(TASK DESCRIPTION): Range to reproduce from the entries below: the line with "2016 : Cara terba...", the line with "dimanfaatkan sebagai penu...", and every line in between. Give them exactly and give nothing else.

(Saved entries)
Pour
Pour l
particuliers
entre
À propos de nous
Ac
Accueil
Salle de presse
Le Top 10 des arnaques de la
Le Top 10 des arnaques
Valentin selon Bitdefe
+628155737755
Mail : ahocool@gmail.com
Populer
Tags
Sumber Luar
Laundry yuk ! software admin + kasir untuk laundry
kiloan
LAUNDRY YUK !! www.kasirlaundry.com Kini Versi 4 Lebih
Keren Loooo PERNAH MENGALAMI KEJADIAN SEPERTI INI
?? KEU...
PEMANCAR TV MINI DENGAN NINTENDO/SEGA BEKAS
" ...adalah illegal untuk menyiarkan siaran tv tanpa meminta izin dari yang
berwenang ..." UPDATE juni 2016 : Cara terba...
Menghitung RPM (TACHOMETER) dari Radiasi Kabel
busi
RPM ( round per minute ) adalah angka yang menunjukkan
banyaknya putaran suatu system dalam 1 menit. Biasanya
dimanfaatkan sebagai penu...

==

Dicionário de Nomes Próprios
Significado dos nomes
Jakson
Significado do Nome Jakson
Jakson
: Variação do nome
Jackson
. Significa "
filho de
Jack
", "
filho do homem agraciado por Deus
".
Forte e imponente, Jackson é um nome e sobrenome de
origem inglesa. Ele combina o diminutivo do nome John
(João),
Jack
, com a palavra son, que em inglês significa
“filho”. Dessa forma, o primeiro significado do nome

(EXERCISE RESPONSE):
berwenang ..." UPDATE juni 2016 : Cara terba...
Menghitung RPM (TACHOMETER) dari Radiasi Kabel
busi
RPM ( round per minute ) adalah angka yang menunjukkan
banyaknya putaran suatu system dalam 1 menit. Biasanya
dimanfaatkan sebagai penu...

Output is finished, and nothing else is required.